I'm going to give a little different advice. To me the set you have is is pretty bad. My first set of HSS tools was the HF tools. They have two different sets, one set has red handles and cost about $15 more than the other set. I have the red handle set. I still use several of these tools today. Some I have reground like John. Then I started buying tools I wanted, but were not in that set such as hollowing, speciality, and bowl gouges. I started buying Sorby tools, mostly speciality. I have never been disappointed with any of them. I was making a lot of pens and bought the ShopSmith pen makers set and it is very good. I have one Crown bowl gouge that is very good. I finally bought some Thompson bowl gouges and scrapers that are excellent. I have several homemade carbide insert tools, but not my preference. I did buy the easy wood detailer that I like a lot. Brands I have disappointed in are the BB bowl gouges and the Hurricane roughing gouge. Maybe I got bad ones, but won't buy either of those brand tools again. I do have the Hurricane HTC 125 chuck and it is very good. My advice is to buy the HF red handle set to start and then start buying tools you want that are not in that set. I would skip the cheaper tools for gouges and buy high end tools for that purpose.


----------



## wormil (Nov 19, 2011)

I've been thinking of buying the hurricane roughing gouges, do you mind telling me a little more about them?


----------



## Bill7255 (Feb 23, 2012)

Just didn't seem to hold an edge. I guess ok for price, but I expected a little better. I may have just got a bad one. I am going to get a Thompson roughing gouge.


----------



## OSU55 (Dec 14, 2012)

I started turning ~4 years ago. I turn bowls, platters, some hollow vessels, segmented glue ups of the same, and smaller spindle stuff - tool handles, ornaments, etc. I have the red handled HF spindle set that I started with, and numerous Benjamin's Best and Hurricane tools. I don't have any "name brand" tools. After significant research when I started I didn't find any consensus on best tool sizes or grinds, so I decided I needed to figure out what I liked to use, as well as learn how to do different grinds especially with gouges. I wasn't going to grind up expensive name brand stuff in the process.
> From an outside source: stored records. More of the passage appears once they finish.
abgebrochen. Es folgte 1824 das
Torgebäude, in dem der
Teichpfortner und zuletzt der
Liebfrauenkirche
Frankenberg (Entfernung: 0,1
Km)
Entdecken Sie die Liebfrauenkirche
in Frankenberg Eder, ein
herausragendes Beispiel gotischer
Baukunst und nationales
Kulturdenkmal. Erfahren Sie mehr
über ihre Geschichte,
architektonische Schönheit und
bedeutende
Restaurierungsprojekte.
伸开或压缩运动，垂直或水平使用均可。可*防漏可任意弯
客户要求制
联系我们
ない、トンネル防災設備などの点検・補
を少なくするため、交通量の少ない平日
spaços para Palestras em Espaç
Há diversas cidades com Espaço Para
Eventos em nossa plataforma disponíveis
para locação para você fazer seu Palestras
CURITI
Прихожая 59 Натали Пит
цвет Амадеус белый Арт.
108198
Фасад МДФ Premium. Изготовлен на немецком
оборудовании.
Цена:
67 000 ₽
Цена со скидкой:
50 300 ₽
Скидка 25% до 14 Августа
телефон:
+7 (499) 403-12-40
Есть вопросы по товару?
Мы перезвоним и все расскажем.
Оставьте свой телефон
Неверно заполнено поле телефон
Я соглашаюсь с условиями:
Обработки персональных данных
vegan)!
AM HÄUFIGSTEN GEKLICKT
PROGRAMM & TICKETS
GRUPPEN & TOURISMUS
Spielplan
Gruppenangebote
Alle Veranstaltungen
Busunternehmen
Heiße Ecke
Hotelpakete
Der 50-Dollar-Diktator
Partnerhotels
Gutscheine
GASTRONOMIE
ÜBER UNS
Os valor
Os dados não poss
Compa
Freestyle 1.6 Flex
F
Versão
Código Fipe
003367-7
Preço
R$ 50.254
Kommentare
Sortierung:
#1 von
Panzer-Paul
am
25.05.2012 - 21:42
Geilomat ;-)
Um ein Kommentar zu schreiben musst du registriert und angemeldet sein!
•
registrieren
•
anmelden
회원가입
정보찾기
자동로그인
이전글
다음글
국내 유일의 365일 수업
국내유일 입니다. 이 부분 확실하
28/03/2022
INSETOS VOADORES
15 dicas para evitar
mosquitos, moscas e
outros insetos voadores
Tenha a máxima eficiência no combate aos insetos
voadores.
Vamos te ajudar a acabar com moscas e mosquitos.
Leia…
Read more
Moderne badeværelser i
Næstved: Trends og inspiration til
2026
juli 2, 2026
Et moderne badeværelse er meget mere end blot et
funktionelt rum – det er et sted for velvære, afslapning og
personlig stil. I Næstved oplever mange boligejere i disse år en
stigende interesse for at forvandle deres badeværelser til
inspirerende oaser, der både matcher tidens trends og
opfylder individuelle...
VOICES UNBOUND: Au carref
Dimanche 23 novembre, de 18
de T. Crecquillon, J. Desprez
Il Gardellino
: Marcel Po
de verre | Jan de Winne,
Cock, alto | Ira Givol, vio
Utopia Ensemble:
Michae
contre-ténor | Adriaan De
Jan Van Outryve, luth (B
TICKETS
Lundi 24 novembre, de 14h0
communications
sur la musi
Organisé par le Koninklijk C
The red handled HF tools are fine and I still use them, but the BB's and Hurricane are a bit better. Rather than a tool set, I went with spindle and bowl gouge sets to get a feel for size vs the job. I find I use all the sizes. With those 3 pc sets, the middle tool costs less than 1/2, so what the heck. Diamond parting tool, rectangular 1" skew, 1/2" skew for small stuff, 1" roughing gouge, I use the 2" RG some because I have it. Scrapers - look for the best value. Get the thickest material at the width you want and grind the desired contact shape. I'm still not good enough with gouges to get bowl surfaces "flat enough" with out some scraping/sheering. For bowls, I highly recommend Lyle Jamieson's videos on you tube.


----------



## Leovanderloo (Apr 28, 2016)

I started turning as a hobby about 60 years ago, bowl gouges or Wood chucks were not invented yet, so I used scrapers and a 3 jaw metal chuck, had lots of fun and challenges.

What did learn in my professional life and this came also to pass in my hobby wood turning, buy the best tool you can afford and do not buy what you do not need.

Still believe in that today, Idon't need carbide in my tools, as I do not turn metal, HSS can be sharpened to a sharper edge than carbide, and you do not need diamond or can wheels for sharpening HSS.

As you turn and learn you will know what you should have, buy that and as I said before, buy the best you can afford,
and I mean best, not most expensive cryogenic and other BS types of steel, but good HSS.

Have fun and take care


----------



## Bill7255 (Feb 23, 2012)

> Just didn t seem to hold an edge. I guess ok for price, but I expected a little better. I may have just got a bad one. I am going to get a Thompson roughing gouge.
> 
> - Bill7255


I have used this Hurricane gouge a little more. I have now sharpened it several time and it now seem to be performing much better. No it is not a Hamlet of Sorby, but for the price it is not bad. I'm guessing it was poorly sharpened from the factory and even though I had sharpened it initially, it needed more work to tweak in.


----------



## Kirk650 (May 8, 2016)

Speaking for my beginnings in turning, it took me a while to learn how to get my gouges really sharp. And having sharp gouges really helped me enjoy turning more. As time passed, my sharpening kept improving. What was sharp enough in year one was not sharp enough in year two.

Decent HSS, if you can get it sharp, should work just fine. Get a good low speed grinder and wheel and a Veritas tool rest, and begin.


----------